Autobiographical book by Buster Wiles

My Days With Errol Flynn is an autobiography of Vernon "Buster" Wiles that focuses predominantly on the times he spent with actor Errol Flynn in Hollywood during the late 1930s and 1940s.

The book, which was first published in 1988, was co-written by Wiles and professional writer William Donati. Both men were lifelong advocates of Flynn and his legacy, taking time to denounce the actor's critics in person and in print. Wiles and Donati were especially critical of the controversial author and "celebrity biographer" Charles Higham, and My Days With Errol Flynn contains a section devoted to destroying Higham's allegations against Flynn.

== Synopsis ==
Buster Wiles was a stuntman and screen double during this period, working on a number of Flynn's most popular films, such as The Charge Of The Light Brigade (1936). In his book Wiles recounts numerous escapades he had with Flynn during Hollywood's "Golden Age", and he provides behind-the-scenes insight into the productions he made with the legendary actor. One of those scenes is an iconic one in American film history and also involves Howard Hill, who by the late 1930s was widely regarded as "The World's Greatest Archer". Wiles in the book explains how the famous "splitting-the-arrow" scene in Flynn's "swashbucker" The Adventures of Robin Hood (1938) was accomplished.

Although Wiles documented his numerous exploits with Flynn and wrote an entire book about the actor, Flynn did not include a single sentence about Buster in his own autobiography My Wicked, Wicked Ways. Similarly, Wiles makes no mention of many of Flynn's other friends including his housemate David Niven, an omission that Niven reciprocates in his own books The Moon's a Balloon and Bring On The Empty Horses.

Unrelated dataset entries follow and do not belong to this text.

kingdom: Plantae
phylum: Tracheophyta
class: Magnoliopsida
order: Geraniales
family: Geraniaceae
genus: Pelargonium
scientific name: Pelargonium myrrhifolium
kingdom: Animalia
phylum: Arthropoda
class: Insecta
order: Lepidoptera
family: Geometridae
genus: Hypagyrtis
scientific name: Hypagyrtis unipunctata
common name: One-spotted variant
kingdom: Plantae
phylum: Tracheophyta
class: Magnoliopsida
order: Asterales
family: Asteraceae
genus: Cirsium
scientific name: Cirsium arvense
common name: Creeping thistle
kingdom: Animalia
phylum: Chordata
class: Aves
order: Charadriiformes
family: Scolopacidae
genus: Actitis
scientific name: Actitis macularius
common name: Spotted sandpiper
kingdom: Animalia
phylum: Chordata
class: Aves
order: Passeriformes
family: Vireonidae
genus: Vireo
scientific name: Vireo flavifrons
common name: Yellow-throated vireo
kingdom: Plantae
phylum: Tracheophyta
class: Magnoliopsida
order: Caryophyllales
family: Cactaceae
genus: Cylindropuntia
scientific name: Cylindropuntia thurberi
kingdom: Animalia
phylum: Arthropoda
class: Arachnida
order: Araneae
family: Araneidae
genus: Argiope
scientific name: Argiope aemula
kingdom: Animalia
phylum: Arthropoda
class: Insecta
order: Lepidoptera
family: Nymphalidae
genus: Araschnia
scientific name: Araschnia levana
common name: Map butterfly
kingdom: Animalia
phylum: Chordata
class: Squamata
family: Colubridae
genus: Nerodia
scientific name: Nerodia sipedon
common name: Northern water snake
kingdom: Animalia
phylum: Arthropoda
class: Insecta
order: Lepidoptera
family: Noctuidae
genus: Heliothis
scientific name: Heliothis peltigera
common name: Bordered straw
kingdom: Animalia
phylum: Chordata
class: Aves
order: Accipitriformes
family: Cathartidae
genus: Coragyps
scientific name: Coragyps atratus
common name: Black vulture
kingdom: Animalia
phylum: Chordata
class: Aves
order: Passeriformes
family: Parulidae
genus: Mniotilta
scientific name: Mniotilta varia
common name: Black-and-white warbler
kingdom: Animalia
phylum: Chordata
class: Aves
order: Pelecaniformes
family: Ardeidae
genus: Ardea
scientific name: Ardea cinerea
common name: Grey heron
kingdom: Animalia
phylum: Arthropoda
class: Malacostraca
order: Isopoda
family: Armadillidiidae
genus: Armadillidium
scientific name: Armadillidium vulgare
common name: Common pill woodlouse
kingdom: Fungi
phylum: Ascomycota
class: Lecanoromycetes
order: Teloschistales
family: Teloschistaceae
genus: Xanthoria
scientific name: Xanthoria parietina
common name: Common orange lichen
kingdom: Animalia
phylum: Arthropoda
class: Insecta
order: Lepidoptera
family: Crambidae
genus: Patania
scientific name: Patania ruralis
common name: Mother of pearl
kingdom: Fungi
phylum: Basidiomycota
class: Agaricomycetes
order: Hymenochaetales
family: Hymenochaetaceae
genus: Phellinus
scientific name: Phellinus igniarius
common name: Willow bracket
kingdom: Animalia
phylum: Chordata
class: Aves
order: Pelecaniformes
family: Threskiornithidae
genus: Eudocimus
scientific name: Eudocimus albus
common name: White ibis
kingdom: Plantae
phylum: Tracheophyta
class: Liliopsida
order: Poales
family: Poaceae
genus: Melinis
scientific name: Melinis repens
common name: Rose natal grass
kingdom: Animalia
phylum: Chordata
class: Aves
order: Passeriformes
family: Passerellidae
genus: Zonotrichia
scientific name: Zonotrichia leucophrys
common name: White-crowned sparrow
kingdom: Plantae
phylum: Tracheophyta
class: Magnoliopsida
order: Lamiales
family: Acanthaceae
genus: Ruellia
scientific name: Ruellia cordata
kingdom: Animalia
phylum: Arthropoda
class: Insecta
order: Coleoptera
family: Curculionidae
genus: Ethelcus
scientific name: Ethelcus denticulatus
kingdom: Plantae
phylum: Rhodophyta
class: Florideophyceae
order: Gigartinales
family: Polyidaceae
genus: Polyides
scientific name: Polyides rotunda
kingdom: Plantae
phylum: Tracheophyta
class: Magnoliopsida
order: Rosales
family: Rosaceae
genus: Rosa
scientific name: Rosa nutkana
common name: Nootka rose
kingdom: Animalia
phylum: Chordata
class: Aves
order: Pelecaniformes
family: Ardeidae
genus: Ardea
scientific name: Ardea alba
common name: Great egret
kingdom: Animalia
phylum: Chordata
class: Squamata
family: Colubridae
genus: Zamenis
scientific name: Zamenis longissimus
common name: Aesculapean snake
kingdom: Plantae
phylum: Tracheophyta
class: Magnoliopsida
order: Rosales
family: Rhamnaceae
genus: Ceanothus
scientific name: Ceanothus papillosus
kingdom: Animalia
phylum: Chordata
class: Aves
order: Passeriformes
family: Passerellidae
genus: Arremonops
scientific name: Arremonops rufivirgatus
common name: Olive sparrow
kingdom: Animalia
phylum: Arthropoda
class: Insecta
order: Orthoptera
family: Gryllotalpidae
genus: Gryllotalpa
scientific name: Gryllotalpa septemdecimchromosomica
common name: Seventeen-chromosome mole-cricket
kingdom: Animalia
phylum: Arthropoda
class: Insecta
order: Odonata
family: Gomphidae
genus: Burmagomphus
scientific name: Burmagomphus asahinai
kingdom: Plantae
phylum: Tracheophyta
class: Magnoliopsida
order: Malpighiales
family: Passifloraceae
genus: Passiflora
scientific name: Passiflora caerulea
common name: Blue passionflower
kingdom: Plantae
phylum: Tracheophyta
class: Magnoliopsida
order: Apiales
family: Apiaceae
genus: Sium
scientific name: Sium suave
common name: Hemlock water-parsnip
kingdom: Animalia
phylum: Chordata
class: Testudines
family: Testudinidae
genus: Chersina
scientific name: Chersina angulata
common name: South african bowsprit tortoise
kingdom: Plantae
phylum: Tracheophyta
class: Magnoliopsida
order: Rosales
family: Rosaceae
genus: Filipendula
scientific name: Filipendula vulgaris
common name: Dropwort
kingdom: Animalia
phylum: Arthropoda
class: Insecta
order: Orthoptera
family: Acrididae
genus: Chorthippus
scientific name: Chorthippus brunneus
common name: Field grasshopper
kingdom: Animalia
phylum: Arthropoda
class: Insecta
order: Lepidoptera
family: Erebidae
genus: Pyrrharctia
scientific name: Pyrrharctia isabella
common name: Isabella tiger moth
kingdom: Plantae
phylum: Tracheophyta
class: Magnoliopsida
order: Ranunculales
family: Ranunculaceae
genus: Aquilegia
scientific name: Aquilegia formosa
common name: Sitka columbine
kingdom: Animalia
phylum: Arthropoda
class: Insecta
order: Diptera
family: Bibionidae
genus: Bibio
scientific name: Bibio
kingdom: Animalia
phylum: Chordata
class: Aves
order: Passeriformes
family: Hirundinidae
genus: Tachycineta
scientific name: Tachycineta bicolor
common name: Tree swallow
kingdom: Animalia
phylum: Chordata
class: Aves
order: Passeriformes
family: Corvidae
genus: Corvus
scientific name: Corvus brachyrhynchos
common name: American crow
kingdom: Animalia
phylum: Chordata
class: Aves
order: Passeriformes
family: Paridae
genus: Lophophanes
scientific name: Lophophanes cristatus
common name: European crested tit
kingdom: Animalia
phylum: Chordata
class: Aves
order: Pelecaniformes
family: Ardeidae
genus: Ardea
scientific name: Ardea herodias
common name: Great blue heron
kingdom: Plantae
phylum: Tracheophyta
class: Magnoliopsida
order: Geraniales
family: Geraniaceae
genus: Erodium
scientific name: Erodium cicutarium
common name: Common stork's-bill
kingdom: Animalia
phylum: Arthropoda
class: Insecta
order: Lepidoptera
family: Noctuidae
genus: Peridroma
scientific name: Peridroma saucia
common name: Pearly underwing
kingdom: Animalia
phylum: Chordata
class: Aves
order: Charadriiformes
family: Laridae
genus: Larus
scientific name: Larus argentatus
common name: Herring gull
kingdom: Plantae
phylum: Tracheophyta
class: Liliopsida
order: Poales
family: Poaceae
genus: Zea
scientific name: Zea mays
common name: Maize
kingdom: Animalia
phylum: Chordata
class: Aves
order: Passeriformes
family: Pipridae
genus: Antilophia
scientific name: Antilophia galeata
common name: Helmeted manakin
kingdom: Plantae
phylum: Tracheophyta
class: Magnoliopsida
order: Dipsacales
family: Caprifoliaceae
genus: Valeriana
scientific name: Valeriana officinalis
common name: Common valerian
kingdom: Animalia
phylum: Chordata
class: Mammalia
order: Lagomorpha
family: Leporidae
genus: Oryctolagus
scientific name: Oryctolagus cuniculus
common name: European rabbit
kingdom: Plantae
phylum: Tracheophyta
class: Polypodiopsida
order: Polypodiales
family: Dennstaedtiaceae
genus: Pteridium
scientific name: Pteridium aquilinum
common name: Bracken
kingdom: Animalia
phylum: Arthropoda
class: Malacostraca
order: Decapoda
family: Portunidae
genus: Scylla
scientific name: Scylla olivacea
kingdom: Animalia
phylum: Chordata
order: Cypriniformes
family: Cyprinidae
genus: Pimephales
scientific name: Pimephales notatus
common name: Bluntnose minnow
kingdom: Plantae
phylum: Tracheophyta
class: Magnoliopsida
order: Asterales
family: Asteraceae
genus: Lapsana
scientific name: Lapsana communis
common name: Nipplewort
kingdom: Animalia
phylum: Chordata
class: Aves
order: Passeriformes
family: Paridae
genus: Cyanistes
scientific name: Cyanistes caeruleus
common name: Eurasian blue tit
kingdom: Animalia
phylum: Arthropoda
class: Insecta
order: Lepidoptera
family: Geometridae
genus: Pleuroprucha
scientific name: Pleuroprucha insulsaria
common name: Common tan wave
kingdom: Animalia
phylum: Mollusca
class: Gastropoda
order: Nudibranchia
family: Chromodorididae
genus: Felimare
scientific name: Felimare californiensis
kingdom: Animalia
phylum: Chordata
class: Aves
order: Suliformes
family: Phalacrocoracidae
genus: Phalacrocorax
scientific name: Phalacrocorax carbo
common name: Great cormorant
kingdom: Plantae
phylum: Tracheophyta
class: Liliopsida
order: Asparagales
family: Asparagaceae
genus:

The book also contains a number of unique pictures of Flynn's residence on Mulholland Drive shortly before its demolition in the late 1980s.

== Reviews ==
The book was positively reviewed and a paperback edition remains in print. It is popular with Flynn aficionados still and provides insight into the Star System for anyone interested in the Golden Age Of Hollywood.

== Buster Wiles ==
Vernon "Buster" Wiles was born in Missouri, raised in Tennessee, and worked in Hollywood as a stuntman and double for some twenty years. Prior to this, Buster had a semi itinerant lifestyle and worked as a newsboy, boxer and a caddy prior to his success in Hollywood. He was a lifelong sports fan, especially enjoying football and boxing. Leaving the movie business in the late 1950s, Buster settled in Beaverton, Oregon, with his wife and two daughters. He became a jockeys' agent. He worked the horse-racing tracks of the West Coast of the United States every racing season.

Having met when working on several of Flynn's vehicles, Buster and Errol Flynn became firm friends during the latter's time in Hollywood. Wiles was born in 1910 and died in 1990. Donati has published additional books and teaches literature at the university level.